[文档节选]
短语成分树的第一层non-terminal一般是词性标签，所以经常与词性标注一起使用。为此，先加载一个词性标注器：

In [8]:
pos = hanlp.load(hanlp.pretrained.pos.CTB9_POS_ELECTRA_SMALL)

然后创建一个函数将词性标签和句法树组装起来:

In [17]:
from hanlp_common.document import Document
def merge_pos_into_con(doc:Document):
    flat = isinstance(doc['pos'][0], str)
    if flat:
        doc = Document((k, [v]) for k, v in doc.items())
    for tree, tags in zip(doc['con'], doc['pos']):
        offset = 0
        for subtree in tree.subtrees(lambda t: t.height() == 2):
            tag = subtree.label()
            if tag == '_':
                subtree.set_label(tags[offset])
            offset += 1
    if flat:
        doc = doc.squeeze()
    return doc

之后就可以用一个流水线将三者组装起来了：

In [18]:
nlp = hanlp.pipeline() \
    .append(pos, input_key='tok', output_key='pos') \
    .append(con, input_key='tok', output_key='con') \
    .append(merge_pos_into_con, input_key='*')

该流水线的结构如下：

In [19]:
print(nlp)

[tok->TransformerTagger->pos, tok->CRFConstituencyParser->con, None->merge_pos_into_con->None]


传入一个已分词的句子试试：

In [20]:
doc = nlp(tok=["2021年", "HanLPv2.1", "带来", "最", "先进", "的", "多", "语种", "NLP", "技术", "。"])
print(doc)

{
  "tok": [
    "2021年",
    "HanLPv2.1",
    "带来",
    "最",
    "先进",
    "的",
    "多",
    "语种",
    "NLP",
    "技术",
    "。"
  ],
  "pos": [
    "NT",
    "NR",
    "VV",
    "AD",
    "VA",
    "DEC",
    "CD",
    "NN",
    "NR",
    "NN",
    "PU"

[以下数据]
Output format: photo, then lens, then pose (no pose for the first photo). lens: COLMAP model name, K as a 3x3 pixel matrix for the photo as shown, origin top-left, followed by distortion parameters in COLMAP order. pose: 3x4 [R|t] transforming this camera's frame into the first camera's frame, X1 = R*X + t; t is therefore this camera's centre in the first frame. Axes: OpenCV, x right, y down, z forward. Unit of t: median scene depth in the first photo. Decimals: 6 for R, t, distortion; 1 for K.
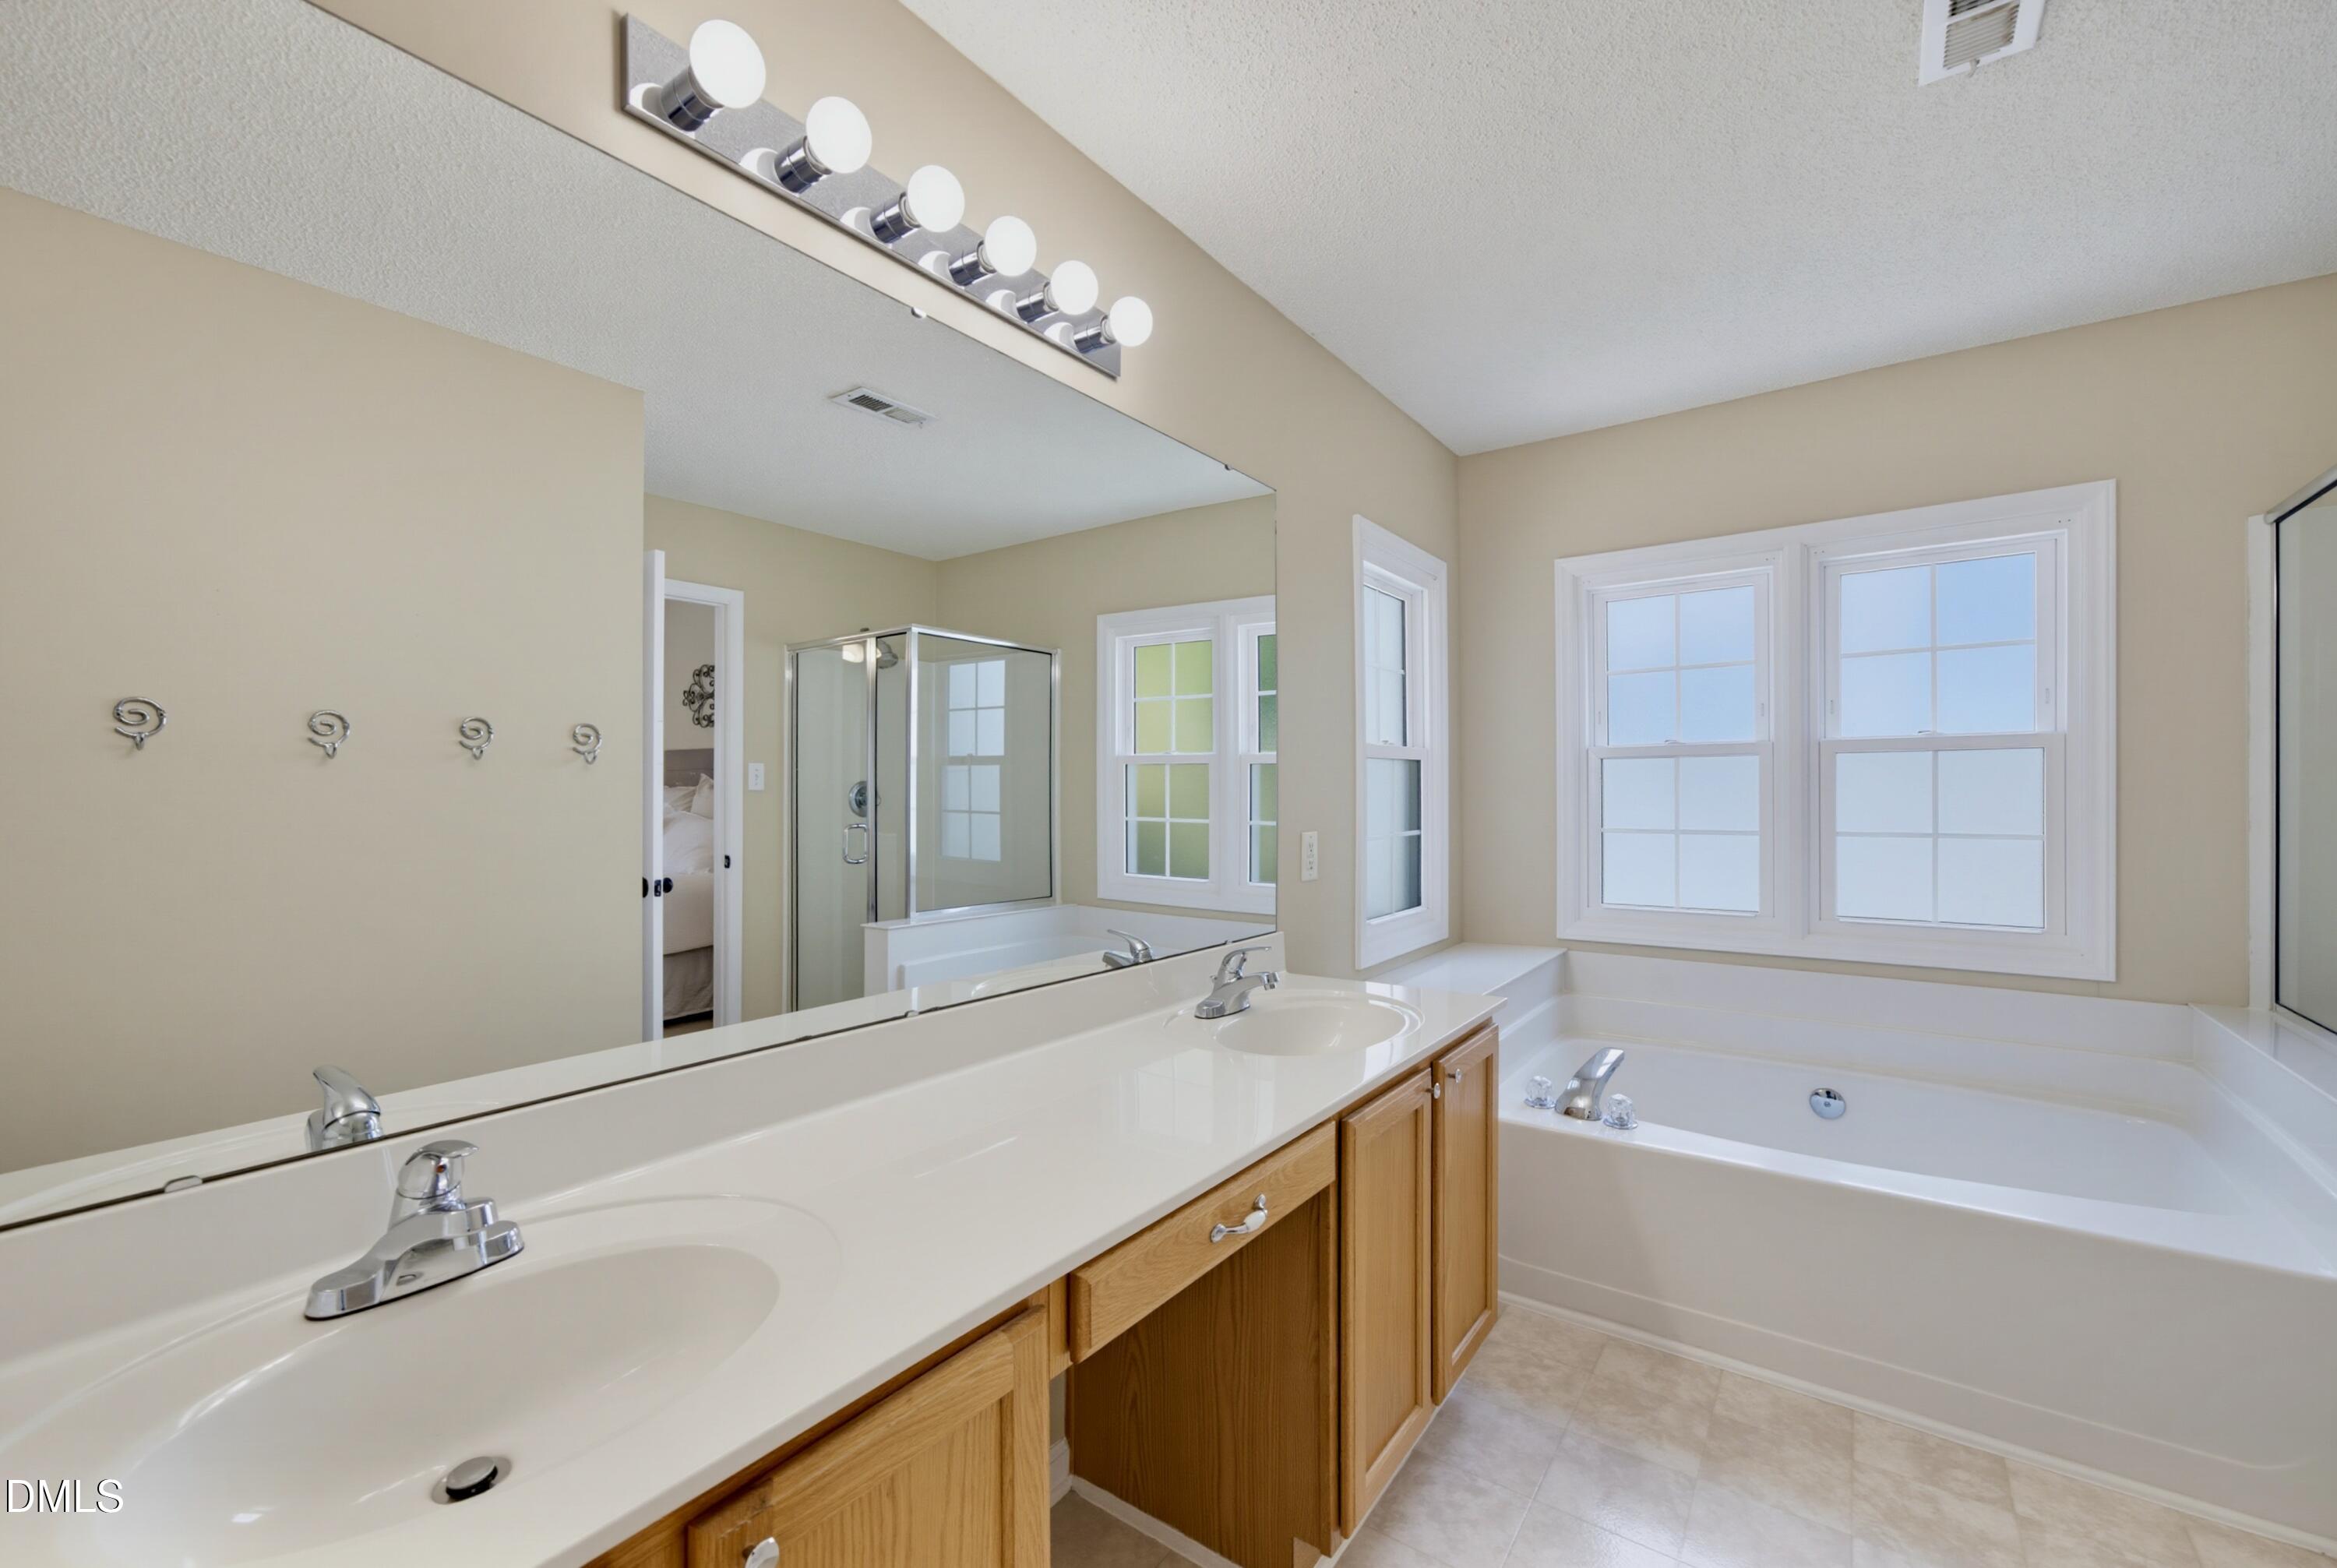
lens RADIAL K [[957.2, 0, 1173.1], [0, 957.2, 802.2], [0, 0, 1]] dist [0.003744, 0.001734]
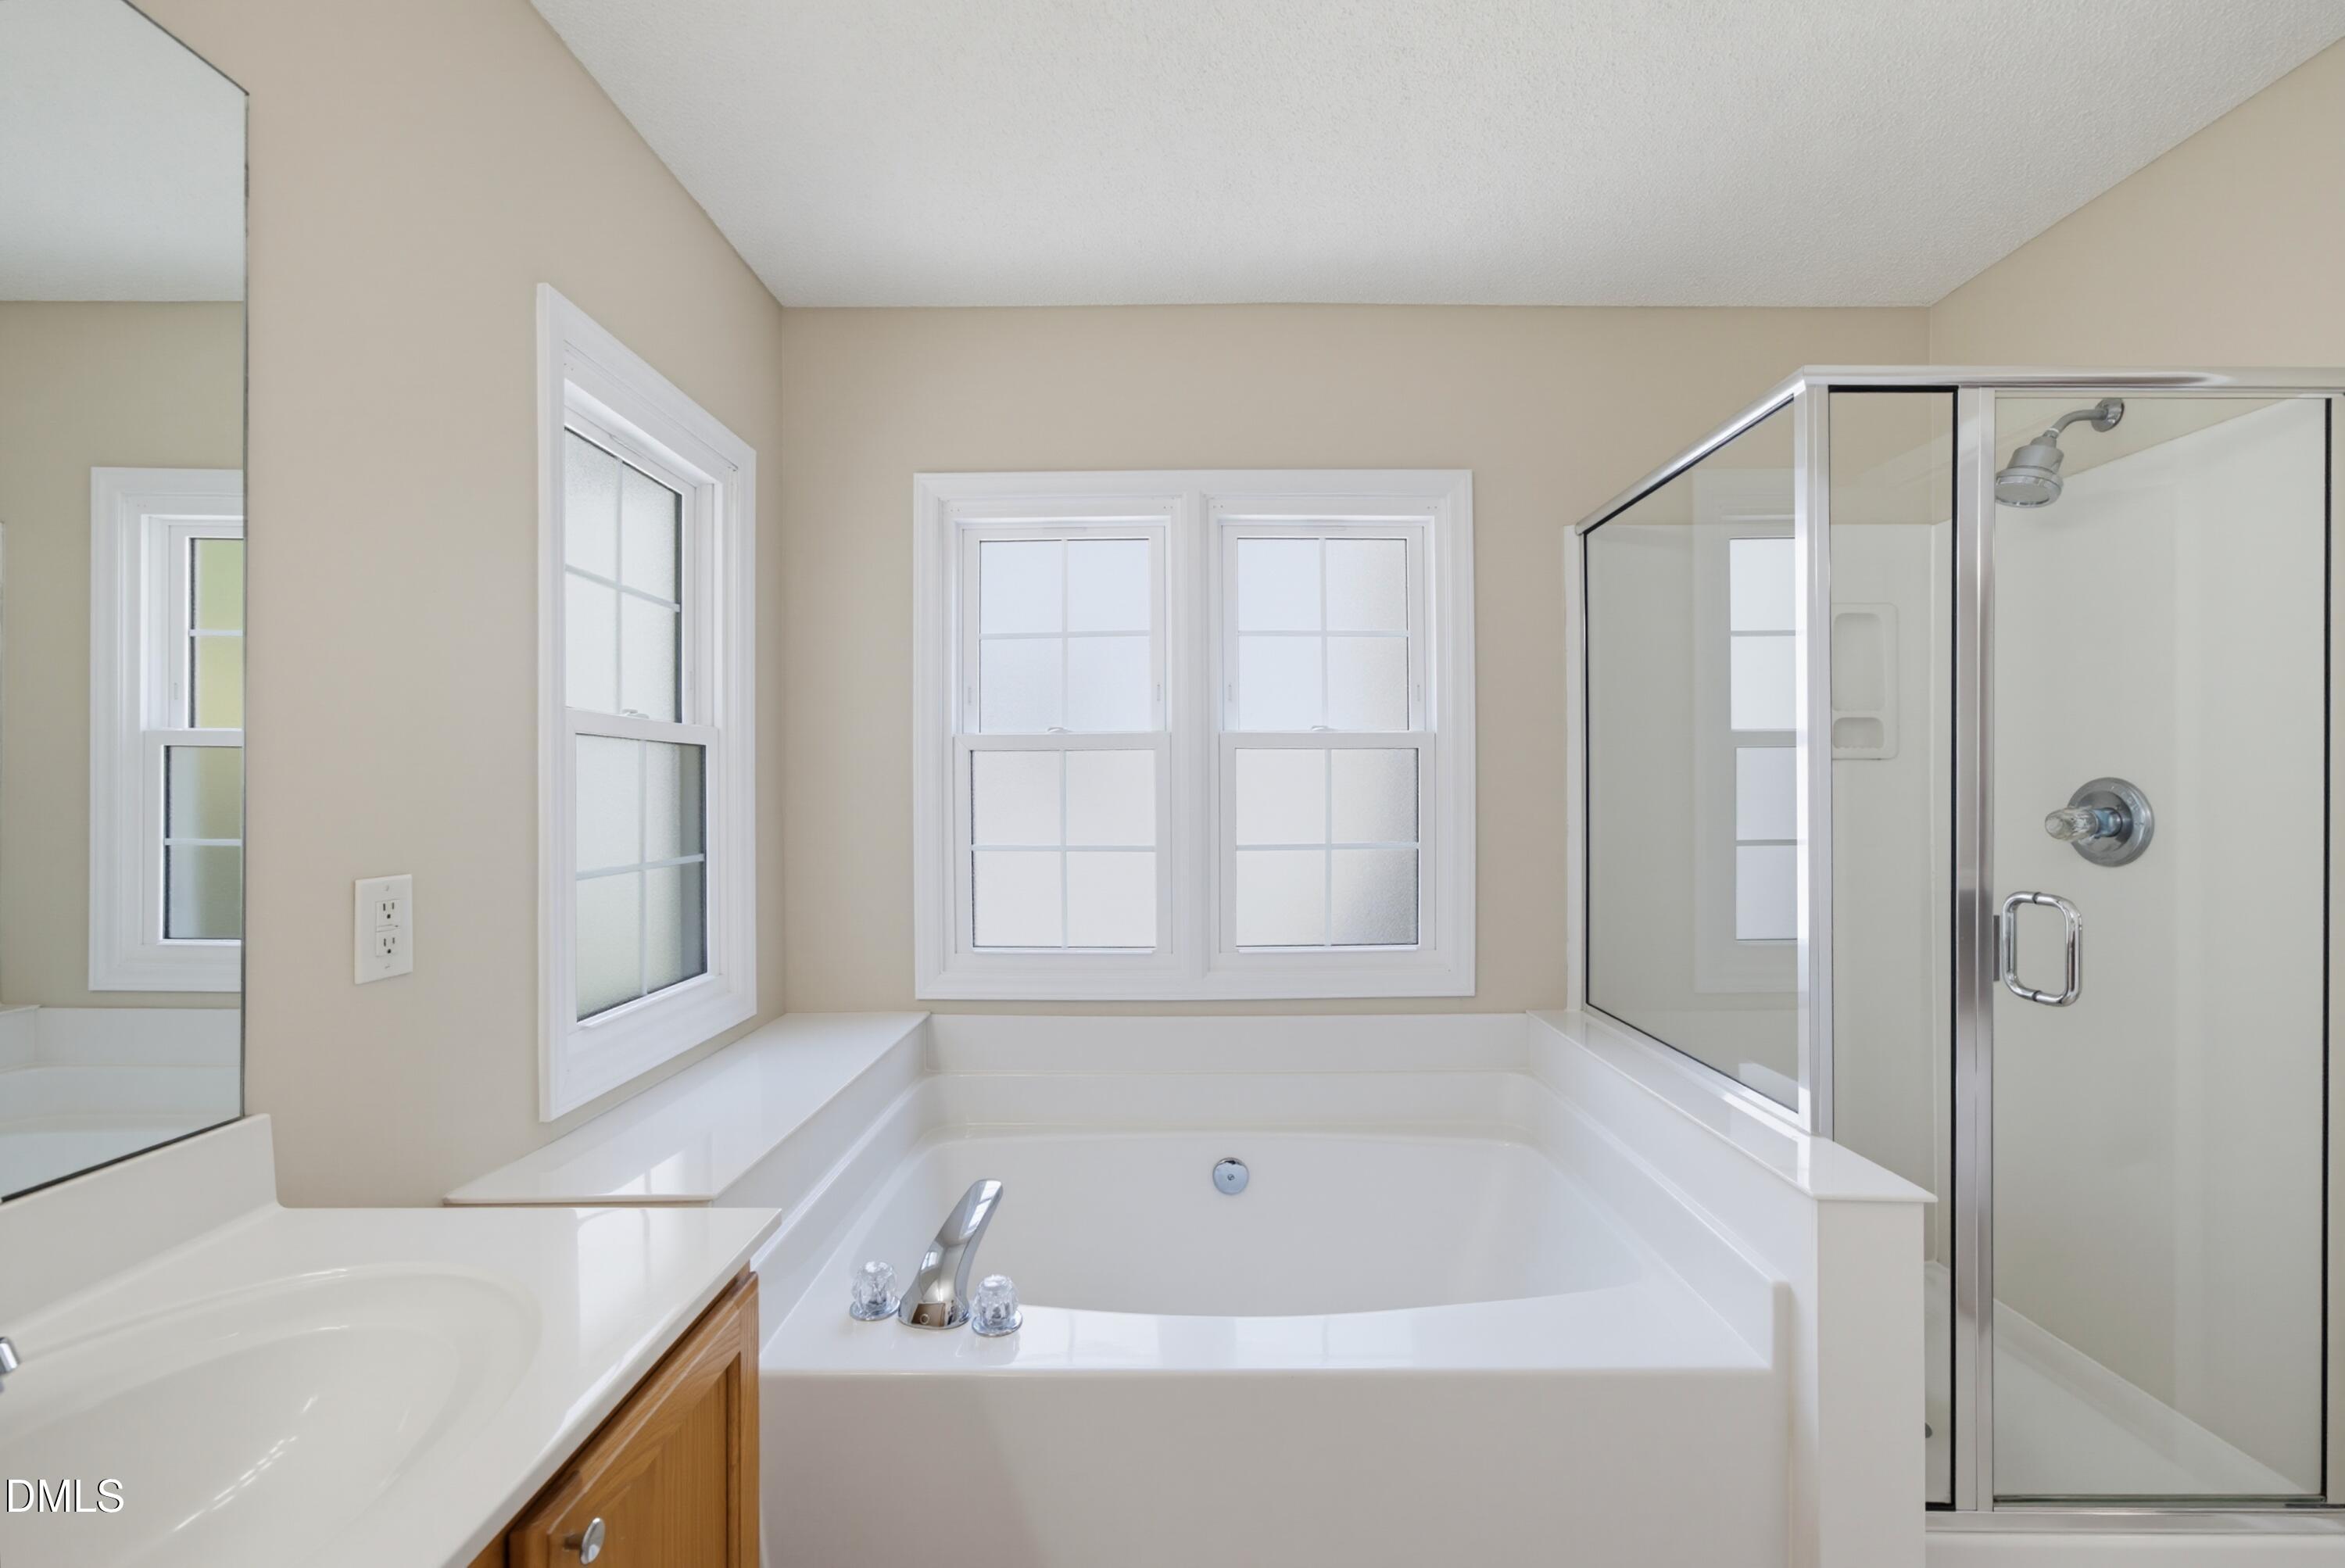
lens RADIAL K [[960.5, 0, 1184.5], [0, 960.5, 786.1], [0, 0, 1]] dist [0.003744, 0.001734]
pose [[0.810078, -0.000235, 0.586323, 0.157948], [0.002192, 0.999994, -0.002627, -0.015957], [-0.586319, 0.003413, 0.810073, 0.333753]]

[任务列表]
A - 请抄录文档节选中以含有“for tree, tags”的文字开头、以“tag = subtree.label()”结尾的部分。
B - 请逐行原样提取全部条目中的文字，答案中略去图片。

[参考答案]
A -
for tree, tags in zip(doc['con'], doc['pos']):
        offset = 0
        for subtree in tree.subtrees(lambda t: t.height() == 2):
            tag = subtree.label()

B -
Output format: photo, then lens, then pose (no pose for the first photo). lens: COLMAP model name, K as a 3x3 pixel matrix for the photo as shown, origin top-left, followed by distortion parameters in COLMAP order. pose: 3x4 [R|t] transforming this camera's frame into the first camera's frame, X1 = R*X + t; t is therefore this camera's centre in the first frame. Axes: OpenCV, x right, y down, z forward. Unit of t: median scene depth in the first photo. Decimals: 6 for R, t, distortion; 1 for K.
lens RADIAL K [[957.2, 0, 1173.1], [0, 957.2, 802.2], [0, 0, 1]] dist [0.003744, 0.001734]
lens RADIAL K [[960.5, 0, 1184.5], [0, 960.5, 786.1], [0, 0, 1]] dist [0.003744, 0.001734]
pose [[0.810078, -0.000235, 0.586323, 0.157948], [0.002192, 0.999994, -0.002627, -0.015957], [-0.586319, 0.003413, 0.810073, 0.333753]]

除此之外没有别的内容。